I have been inspired to write a piece about beauty and what it is perceived to be. I have grown up around many people who tend to judge others based on their physical features. I also know what it feels like to be judged because of my appearance. Growing up in my generation (90’s babies) is not an easy thing and I am sure many other generations feel the same. Growing up, in general, is not easy. The issue I have noticed immensely with my generation is the overbearing, delusional, over-represented idea of what the media, and everyone else, believes what can and cannot be considered beautiful in our world. I tend to eavesdrop on conversations when I am alone in a public place because I am always fascinated with the conversations people are having on a daily basis. Sometimes, what I hear sickens me. It appalls me to the point that I am now here writing to attempt and express the horrible belief that people have accepted only a small amount of physical qualities to be deemed as suitable for society’s standards.
“Like” My Photo
As stated before, when I am sitting by myself in a public place I tend to eavesdrop on people’s conversations. I do not mean to be rude, but if I am sitting somewhere quietly studying and there is a loud conversation going on next to me, it is difficult not to pick up on what is being discussed. Through my eavesdropping escapades, there are various topics I have heard more than once. One of the most common topics I hear, especially with teenagers, is the amount of “likes” someone has got on their photos that they upload onto social media. The first time I ever heard this topic being discussed the sentence from the speaker went just like this,
“Oh my God, she has had their photo up for two hours, and she has only gotten three likes on it.”

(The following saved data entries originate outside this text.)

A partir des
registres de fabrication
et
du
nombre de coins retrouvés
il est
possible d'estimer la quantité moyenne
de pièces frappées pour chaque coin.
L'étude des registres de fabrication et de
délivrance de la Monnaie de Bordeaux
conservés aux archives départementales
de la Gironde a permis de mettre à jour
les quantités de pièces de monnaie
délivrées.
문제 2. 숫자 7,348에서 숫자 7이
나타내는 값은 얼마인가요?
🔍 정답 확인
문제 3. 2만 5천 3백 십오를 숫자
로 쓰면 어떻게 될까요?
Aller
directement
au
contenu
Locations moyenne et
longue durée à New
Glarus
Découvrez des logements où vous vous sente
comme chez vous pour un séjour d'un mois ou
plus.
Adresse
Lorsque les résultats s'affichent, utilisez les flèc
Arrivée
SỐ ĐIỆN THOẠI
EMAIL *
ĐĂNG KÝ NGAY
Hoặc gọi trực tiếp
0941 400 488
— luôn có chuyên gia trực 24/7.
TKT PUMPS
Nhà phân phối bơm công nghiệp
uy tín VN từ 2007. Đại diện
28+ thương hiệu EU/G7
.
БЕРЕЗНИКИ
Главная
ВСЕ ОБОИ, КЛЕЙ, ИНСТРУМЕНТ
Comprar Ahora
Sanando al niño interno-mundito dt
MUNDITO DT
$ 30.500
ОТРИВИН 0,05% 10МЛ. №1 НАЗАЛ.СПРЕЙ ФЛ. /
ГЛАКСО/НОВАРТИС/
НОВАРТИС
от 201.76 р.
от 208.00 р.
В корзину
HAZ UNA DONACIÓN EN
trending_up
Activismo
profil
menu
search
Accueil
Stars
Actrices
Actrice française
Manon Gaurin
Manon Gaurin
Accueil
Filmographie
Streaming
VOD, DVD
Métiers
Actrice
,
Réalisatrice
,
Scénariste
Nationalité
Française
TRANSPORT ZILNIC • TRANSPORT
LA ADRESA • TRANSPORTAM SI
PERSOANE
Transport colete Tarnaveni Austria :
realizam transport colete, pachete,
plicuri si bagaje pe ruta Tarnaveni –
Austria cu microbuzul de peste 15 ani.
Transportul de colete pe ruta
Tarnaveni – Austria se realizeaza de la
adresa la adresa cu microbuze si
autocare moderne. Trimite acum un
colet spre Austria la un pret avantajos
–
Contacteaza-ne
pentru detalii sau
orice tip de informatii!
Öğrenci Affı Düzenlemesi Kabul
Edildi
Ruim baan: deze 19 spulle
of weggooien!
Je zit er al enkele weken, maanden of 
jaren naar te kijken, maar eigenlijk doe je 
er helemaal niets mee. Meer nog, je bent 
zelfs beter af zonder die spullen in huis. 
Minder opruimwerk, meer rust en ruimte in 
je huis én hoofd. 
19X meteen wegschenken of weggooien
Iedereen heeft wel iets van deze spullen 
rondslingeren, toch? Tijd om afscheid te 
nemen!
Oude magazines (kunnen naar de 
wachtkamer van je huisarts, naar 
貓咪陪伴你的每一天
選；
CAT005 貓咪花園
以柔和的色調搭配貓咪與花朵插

It is as if people can judge the worth of somebody’s appearance just from a number of likesthey have received. How is it okay to put a person down just because their picture on Instagram or Facebook does not have the proper amount of likes to be considered a beautiful person? Has our world really come to this type of social judicial system?
The other topic I pick up on frequently is one that the social media generation has called “creeping.” Creeping consists of looking at someone’s social media page and going through their photos that they have uploaded and checking out their status updates to see what they are up to. It is basically a way to get into someone else’s life without them even realizing it. Now, the concept of creeping itself is not harmful to anyone. It is the reality of what comes with creeping that begins to turn the gears of judgement in a negative direction. When I have listened to people “creep” others, they tend to say some vulgar things about the person’s appearance. People click through the hundreds of photos someone has uploaded and nit-pick their appearance for what they think is ugly. “Creepers” will think of absolutely anything to say about whoever’s photos they are looking at. From a person’s hair to their facial features, to their body size, all the way down to a somebody’s two feet and toes. I have heard these types of sentences many times:
“That is such an ugly picture, why would she upload that?”
“Her hair looks really bad in this photo.”
“Why wouldn’t she put a filter on this?”
“Look at how much she photo shopped her picture.”